Task prompt: When you retype the records that follow, keep each word as it is and drop any pictures.

Records contained in a dataset:
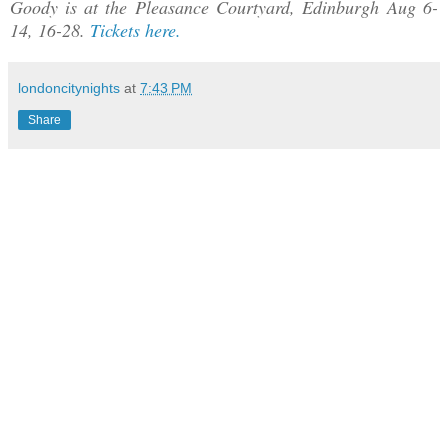
Goody is at the Pleasance Courtyard, Edinburgh Aug 6-
14, 16-28.
Tickets here.
londoncitynights
at
7:43 PM
Share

Exercise answer:
Goody is at the Pleasance Courtyard, Edinburgh Aug 6-
14, 16-28.
Tickets here.
londoncitynights
at
7:43 PM
Share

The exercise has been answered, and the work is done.